• **Document section**:
● ● ● ● ●

Heat and pressure fuser apparatus

Info

Patent number: 4567349
Type: Grant
Filed: Nov 15, 1982
Date of Patent: Jan 28, 1986
Assignee: Xerox Corporation (Stamford, CT)
Inventors: Arnold W. Henry (Pittsford, NY), Rabin Moser (Fairport, NY)
Primary Examiner: C. L. Albritton
Assistant Examiner: Teresa J. Walberg
Application Number: 6/441,583

Abstract

A heat and pressure fuser apparatus for fixing toner images to a substrate. The apparatus is characterized by the fact that silicone oil release agent material which is usually required for such devices is unnecessary. The fuser member which contacts the toner images comprises an outer layer of solid abhesive material capable of retaining this property without degradation over the operating life of the apparatus. The fuser member is so constructed that the abhesive coating contributes to the formation of the nip created between the fuser member and a backup roller.

Description

Description

This invention relates, in general, to apparatus for fixing toner images to a substrate and, in particular, to a heat and pressure fuser which can be used without the application of release agent material.

The present invention is particularly useful in the field of xerography where images are electrostatically formed upon a member and developed with resinous powders known as toners, and thereafter fused or fixed onto sheets of paper or other substrates to which the powder images have been transferred. The resin-based powders or toners are generally heat and/or pressure softenable, such as those provided by toners which contain thermoplastic resins and have been used conventionally in a variety of commercially known methods.

In order to fuse images formed of the resinous powders or toners, it is necessary to heat the powder, to submit the powder to pressure or to use a combination of heat and pressure to fix or fuse the resinous powders or toners to a particular substrate. Temperature and/or pressure ranges will vary depending upon the softening range of the particular resin used in the toner. When heat is used in conjunction with pressure to fuse the images to a substrate, it is generally necessary to heat the toner powder using fuser rolls heated to a prenip temperature in excess of about 180.degree. C. or higher. Temperatures as high as 193.degree. C. or even higher are not uncommon in commercially known methods and devices. Corresponding nip pressure is on the order of 100-200 PSI.

● ● ● ● ●

• **Provided data**:
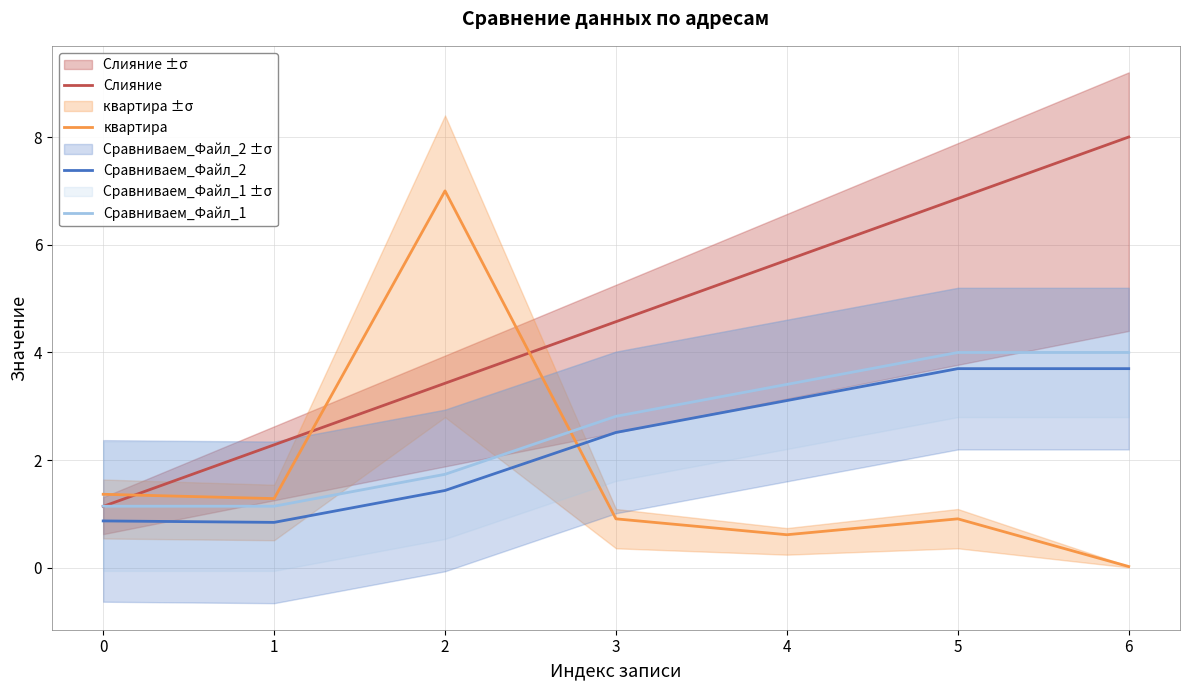

At which label does Сравниваем_Файл_2 first exceed 2?

3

● ● ● ● ●

• **Task brief**: Could you pick up the heat and pressure fuser patent text above and continue it from its last sentence?

• **Answer to this task**:
It has long been recognized that one of the fastest and most positive methods of applying heat for fusing the powder image is by direct contact of the resin-based powder with a hot surface, such as a heated roll while pressure is being applied to the substrate to which the powder image is to be fused or fixed. But, in most instances, the powder image is tackified by the heat and/or pressure, part of the image carried by the support material will stick to the surface of the plate or roll or any other configuration so that as the next sheet is advanced on the heated surface, the tackified image, partially removed from the first sheet, will partly transfer to the next sheet and at the same time part of the tackified image from said next sheet would adhere to the heated surface. This process is commonly referred to in the art as "offset," a term well known in the art.

The offset of toner onto the heated surface led to the development of improved methods and apparatus for fusing the toner image. These improvements comprised fusing toner images by forwarding the sheet or web of substrate material bearing the image between two rolls at least one of which was heated, the rolls contacting the image being provided with a thin (i.e. 0.0001-0.003 inch) coating of tetrafluoroethylene resin and a silicone oil film to prevent toner offset. The outer surfaces of such rolls have also been fabricated of fluorinated ethylene propylene or silicone elastomers coated with silicone oil as well as silicone elastomers containing low surface energy fillers such as fluorinated organic polymers, and the like. The tendency of these rolls to pick up the toner generally requires some type of release fluid to be continuously applied to the surface of the roll to prevent such offset, and commonly known silicone oils are generally well adapted for this purpose. Not only are the polydimethyl-siloxane fluids well known for this purpose but certain functional polyorganosiloxane release agents have also been described for this purpose. It is also well known to utilize fluids of low viscosity, for example, 100-200 centistokes as well as fluids of relatively high viscosity, for example, 12,000 centistokes to 60,000 centistokes and higher.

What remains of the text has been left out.